Knowledge from his past life told him that potatoes thrived in loose, sandy soil, but in this world, where people lived at the mercy of nature, ancestral experience carried more weight than any theory.
The midday sun was like a burning fireball, mercilessly scorching the earth. Wu Guohua's sweat soaked through the tattered cloth shirt on his back, leaving a dark stain on the dirt.
His palms quickly blistered, the tender skin torn by the rough hoe handle, oozing pale yellow tissue fluid. But he gritted his teeth and said nothing, only occasionally wiping the blood from his palms onto his trousers.
His grandfather's words echoed in his ears: "A child of the Wu Family must be as tenacious as wild grass to take root in this exclusive land."
"Take a break," Third Uncle Wu Wenwu suddenly handed him a worn-out water skin.
He was the youngest of the three brothers in his father's generation, only seventeen, his eye corners not yet etched with the marks of time. The water skin was made from some animal's bladder, its surface covered in cracks, crudely patched with tree sap.
Wu Guohua gratefully took it, tilting his head back and guzzling a large mouthful.
The water was scalding hot, with a strong earthy smell and the astringent taste of leather, yet in his mouth, it was sweeter than nectar.
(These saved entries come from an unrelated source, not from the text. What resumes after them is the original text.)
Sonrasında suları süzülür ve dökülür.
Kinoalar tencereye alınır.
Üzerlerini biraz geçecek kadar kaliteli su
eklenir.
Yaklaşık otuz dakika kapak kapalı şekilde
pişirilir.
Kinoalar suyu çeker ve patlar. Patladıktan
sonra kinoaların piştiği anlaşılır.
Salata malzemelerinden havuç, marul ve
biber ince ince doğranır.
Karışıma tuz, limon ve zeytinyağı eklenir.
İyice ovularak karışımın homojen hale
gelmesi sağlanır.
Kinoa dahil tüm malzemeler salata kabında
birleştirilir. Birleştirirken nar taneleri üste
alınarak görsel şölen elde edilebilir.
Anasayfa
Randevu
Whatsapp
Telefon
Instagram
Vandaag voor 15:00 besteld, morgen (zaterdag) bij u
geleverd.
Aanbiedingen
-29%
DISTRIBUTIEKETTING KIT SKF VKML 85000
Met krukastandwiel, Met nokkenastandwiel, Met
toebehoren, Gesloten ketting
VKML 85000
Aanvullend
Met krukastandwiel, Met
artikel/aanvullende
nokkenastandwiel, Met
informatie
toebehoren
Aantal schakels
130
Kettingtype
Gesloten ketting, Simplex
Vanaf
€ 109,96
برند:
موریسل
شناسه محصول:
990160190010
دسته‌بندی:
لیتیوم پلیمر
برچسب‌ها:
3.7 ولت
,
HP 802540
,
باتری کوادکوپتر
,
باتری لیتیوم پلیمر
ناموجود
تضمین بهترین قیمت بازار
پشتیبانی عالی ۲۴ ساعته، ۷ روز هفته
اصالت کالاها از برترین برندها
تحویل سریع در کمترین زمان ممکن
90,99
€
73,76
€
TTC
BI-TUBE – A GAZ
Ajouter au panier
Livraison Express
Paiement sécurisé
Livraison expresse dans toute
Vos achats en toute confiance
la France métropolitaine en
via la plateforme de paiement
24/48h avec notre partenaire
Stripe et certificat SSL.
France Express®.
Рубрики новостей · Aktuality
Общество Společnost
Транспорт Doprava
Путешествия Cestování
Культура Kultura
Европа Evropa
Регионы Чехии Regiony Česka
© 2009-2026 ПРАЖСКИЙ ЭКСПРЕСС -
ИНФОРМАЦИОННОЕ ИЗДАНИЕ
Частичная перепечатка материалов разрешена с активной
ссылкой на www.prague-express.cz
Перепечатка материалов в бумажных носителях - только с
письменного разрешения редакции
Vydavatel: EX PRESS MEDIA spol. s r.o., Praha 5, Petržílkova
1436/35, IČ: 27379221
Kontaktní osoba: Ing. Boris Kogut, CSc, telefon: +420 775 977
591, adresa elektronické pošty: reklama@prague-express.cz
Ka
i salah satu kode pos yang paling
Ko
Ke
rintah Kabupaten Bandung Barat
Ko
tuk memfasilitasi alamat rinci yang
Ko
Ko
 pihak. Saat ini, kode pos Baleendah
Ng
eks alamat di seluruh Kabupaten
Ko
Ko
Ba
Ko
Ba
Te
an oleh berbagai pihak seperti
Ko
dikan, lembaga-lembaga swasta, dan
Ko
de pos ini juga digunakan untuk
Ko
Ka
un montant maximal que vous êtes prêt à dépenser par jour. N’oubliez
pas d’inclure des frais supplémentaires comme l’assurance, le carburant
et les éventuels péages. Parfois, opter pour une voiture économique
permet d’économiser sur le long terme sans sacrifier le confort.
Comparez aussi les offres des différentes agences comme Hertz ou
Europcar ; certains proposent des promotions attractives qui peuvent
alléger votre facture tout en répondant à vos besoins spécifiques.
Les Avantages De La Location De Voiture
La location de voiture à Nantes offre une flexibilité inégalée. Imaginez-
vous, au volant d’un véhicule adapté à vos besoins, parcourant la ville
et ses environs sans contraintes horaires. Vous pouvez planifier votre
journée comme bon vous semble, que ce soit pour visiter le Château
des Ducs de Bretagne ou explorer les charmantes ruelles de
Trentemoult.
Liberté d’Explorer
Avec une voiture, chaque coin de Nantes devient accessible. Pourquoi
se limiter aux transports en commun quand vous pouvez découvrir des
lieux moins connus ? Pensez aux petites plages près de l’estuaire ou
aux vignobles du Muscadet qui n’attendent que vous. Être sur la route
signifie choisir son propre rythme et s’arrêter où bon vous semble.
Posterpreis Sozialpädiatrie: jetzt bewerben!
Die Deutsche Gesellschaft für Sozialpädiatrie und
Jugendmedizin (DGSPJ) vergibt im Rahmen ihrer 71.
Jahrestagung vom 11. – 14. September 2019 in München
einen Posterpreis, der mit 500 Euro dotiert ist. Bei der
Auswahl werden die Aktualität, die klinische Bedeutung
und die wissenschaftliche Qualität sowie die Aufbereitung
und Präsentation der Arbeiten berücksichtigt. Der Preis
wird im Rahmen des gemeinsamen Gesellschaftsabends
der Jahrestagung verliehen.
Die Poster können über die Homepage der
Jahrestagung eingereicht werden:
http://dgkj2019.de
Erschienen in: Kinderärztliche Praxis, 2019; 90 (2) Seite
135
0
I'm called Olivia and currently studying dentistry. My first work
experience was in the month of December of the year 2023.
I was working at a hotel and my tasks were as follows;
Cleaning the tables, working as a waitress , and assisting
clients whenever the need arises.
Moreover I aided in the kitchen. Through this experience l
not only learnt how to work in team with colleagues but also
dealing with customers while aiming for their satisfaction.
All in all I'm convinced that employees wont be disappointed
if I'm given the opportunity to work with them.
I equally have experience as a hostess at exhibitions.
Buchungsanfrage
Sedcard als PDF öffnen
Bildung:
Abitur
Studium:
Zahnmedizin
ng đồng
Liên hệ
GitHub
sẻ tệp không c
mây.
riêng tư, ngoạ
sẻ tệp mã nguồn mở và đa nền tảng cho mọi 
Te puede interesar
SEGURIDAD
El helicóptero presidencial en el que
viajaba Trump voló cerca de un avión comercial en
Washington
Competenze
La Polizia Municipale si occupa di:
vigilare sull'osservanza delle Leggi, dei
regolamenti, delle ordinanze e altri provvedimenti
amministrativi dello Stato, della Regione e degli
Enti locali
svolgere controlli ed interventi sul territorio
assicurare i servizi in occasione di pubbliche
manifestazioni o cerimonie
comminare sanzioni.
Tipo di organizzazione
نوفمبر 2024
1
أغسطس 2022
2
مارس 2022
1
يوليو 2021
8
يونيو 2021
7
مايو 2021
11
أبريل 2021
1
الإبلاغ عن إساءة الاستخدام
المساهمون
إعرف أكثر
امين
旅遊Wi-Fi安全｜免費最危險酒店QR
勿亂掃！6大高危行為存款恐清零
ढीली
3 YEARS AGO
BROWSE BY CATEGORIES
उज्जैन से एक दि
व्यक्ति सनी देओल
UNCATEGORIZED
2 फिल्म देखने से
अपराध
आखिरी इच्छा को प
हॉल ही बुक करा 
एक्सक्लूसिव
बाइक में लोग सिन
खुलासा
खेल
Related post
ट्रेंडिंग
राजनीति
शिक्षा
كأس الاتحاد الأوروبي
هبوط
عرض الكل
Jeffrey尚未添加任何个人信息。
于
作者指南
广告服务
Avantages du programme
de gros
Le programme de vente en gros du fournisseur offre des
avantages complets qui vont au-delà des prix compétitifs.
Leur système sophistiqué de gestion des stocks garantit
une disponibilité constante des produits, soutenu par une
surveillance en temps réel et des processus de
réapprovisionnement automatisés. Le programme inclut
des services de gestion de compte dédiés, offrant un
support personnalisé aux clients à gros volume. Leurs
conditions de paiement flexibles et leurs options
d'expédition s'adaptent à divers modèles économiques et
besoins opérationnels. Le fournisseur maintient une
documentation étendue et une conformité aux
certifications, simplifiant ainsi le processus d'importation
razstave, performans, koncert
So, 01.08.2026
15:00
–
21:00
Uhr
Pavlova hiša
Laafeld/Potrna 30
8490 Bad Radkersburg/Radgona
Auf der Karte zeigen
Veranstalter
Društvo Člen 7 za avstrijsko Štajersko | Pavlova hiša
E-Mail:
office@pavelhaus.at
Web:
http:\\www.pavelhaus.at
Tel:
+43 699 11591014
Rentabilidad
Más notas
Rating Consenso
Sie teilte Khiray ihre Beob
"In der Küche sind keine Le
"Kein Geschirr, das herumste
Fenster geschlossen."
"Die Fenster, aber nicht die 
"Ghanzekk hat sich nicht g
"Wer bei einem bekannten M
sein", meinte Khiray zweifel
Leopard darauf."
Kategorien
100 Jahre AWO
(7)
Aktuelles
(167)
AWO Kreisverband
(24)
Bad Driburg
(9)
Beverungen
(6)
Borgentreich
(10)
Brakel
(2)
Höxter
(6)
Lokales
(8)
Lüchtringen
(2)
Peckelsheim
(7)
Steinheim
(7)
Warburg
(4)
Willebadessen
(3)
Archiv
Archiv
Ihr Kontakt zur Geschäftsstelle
Just as he swallowed, a sudden dizziness struck him, and a dazzling golden light flashed before his eyes, like the afterimage left after staring directly at the sun at midday.
When his vision refocused, several lines of translucent text appeared before him:
Name: Wu Guohua
Talent: Farming
Level 1 Talent (1/100): Crop survival rate increased by 100%
Wu Guohua suddenly choked, water spraying from his nostrils, stinging his eyes and making tears stream down. Was this... a Golden Finger?